§ PROBLEM TO SOLVE
Output each line of the data below exactly, omitting any image.

[Collection entries]
———

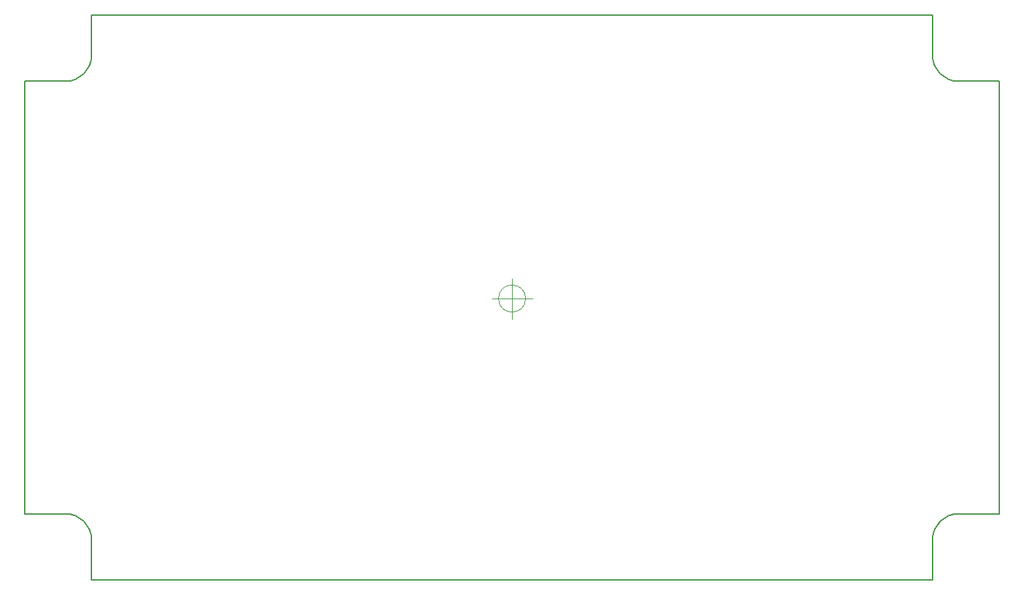
<source format=gbr>
%TF.GenerationSoftware,KiCad,Pcbnew,6.0.11-2627ca5db0~126~ubuntu22.04.1*%
%TF.CreationDate,2023-02-28T16:13:50+01:00*%
%TF.ProjectId,AstaGroeting-A_Spark_of_Passion,41737461-4772-46f6-9574-696e672d415f,rev?*%
%TF.SameCoordinates,Original*%
%TF.FileFunction,Profile,NP*%
%FSLAX46Y46*%
G04 Gerber Fmt 4.6, Leading zero omitted, Abs format (unit mm)*
G04 Created by KiCad (PCBNEW 6.0.11-2627ca5db0~126~ubuntu22.04.1) date 2023-02-28 16:13:50*
%MOMM*%
%LPD*%
G01*
G04 APERTURE LIST*
%TA.AperFunction,Profile*%
%ADD10C,0.150000*%
%TD*%
%TA.AperFunction,Profile*%
%ADD11C,0.100000*%
%TD*%
G04 APERTURE END LIST*
D10*
X211800000Y-121080000D02*
G75*
G03*
X208600000Y-124280000I0J-3200000D01*
G01*
X105000000Y-124280000D02*
G75*
G03*
X101800000Y-121080000I-3200000J0D01*
G01*
X101800000Y-67730000D02*
G75*
G03*
X105000000Y-64530000I0J3200000D01*
G01*
X208600000Y-64530000D02*
G75*
G03*
X211800000Y-67730000I3200000J0D01*
G01*
X216800000Y-67730000D02*
X216800000Y-121080000D01*
X211800000Y-67730000D02*
X216800000Y-67730000D01*
X211800000Y-121080000D02*
X216800000Y-121080000D01*
X208600000Y-129280000D02*
X105000000Y-129280000D01*
X208600000Y-124280000D02*
X208600000Y-129280000D01*
X105000000Y-124280000D02*
X105000000Y-129280000D01*
X96800000Y-121080000D02*
X96800000Y-67730000D01*
X101800000Y-121080000D02*
X96800000Y-121080000D01*
X101800000Y-67730000D02*
X96800000Y-67730000D01*
X105000000Y-59530000D02*
X208600000Y-59530000D01*
X105000000Y-64530000D02*
X105000000Y-59530000D01*
X208600000Y-64530000D02*
X208600000Y-59530000D01*
D11*
X158466666Y-94530000D02*
G75*
G03*
X158466666Y-94530000I-1666666J0D01*
G01*
X154300000Y-94530000D02*
X159300000Y-94530000D01*
X156800000Y-92030000D02*
X156800000Y-97030000D01*
M02*

</source>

———

§ ANSWER SPACE
<source format=gbr>
%TF.GenerationSoftware,KiCad,Pcbnew,6.0.11-2627ca5db0~126~ubuntu22.04.1*%
%TF.CreationDate,2023-02-28T16:13:50+01:00*%
%TF.ProjectId,AstaGroeting-A_Spark_of_Passion,41737461-4772-46f6-9574-696e672d415f,rev?*%
%TF.SameCoordinates,Original*%
%TF.FileFunction,Profile,NP*%
%FSLAX46Y46*%
G04 Gerber Fmt 4.6, Leading zero omitted, Abs format (unit mm)*
G04 Created by KiCad (PCBNEW 6.0.11-2627ca5db0~126~ubuntu22.04.1) date 2023-02-28 16:13:50*
%MOMM*%
%LPD*%
G01*
G04 APERTURE LIST*
%TA.AperFunction,Profile*%
%ADD10C,0.150000*%
%TD*%
%TA.AperFunction,Profile*%
%ADD11C,0.100000*%
%TD*%
G04 APERTURE END LIST*
D10*
X211800000Y-121080000D02*
G75*
G03*
X208600000Y-124280000I0J-3200000D01*
G01*
X105000000Y-124280000D02*
G75*
G03*
X101800000Y-121080000I-3200000J0D01*
G01*
X101800000Y-67730000D02*
G75*
G03*
X105000000Y-64530000I0J3200000D01*
G01*
X208600000Y-64530000D02*
G75*
G03*
X211800000Y-67730000I3200000J0D01*
G01*
X216800000Y-67730000D02*
X216800000Y-121080000D01*
X211800000Y-67730000D02*
X216800000Y-67730000D01*
X211800000Y-121080000D02*
X216800000Y-121080000D01*
X208600000Y-129280000D02*
X105000000Y-129280000D01*
X208600000Y-124280000D02*
X208600000Y-129280000D01*
X105000000Y-124280000D02*
X105000000Y-129280000D01*
X96800000Y-121080000D02*
X96800000Y-67730000D01*
X101800000Y-121080000D02*
X96800000Y-121080000D01*
X101800000Y-67730000D02*
X96800000Y-67730000D01*
X105000000Y-59530000D02*
X208600000Y-59530000D01*
X105000000Y-64530000D02*
X105000000Y-59530000D01*
X208600000Y-64530000D02*
X208600000Y-59530000D01*
D11*
X158466666Y-94530000D02*
G75*
G03*
X158466666Y-94530000I-1666666J0D01*
G01*
X154300000Y-94530000D02*
X159300000Y-94530000D01*
X156800000Y-92030000D02*
X156800000Y-97030000D01*
M02*

</source>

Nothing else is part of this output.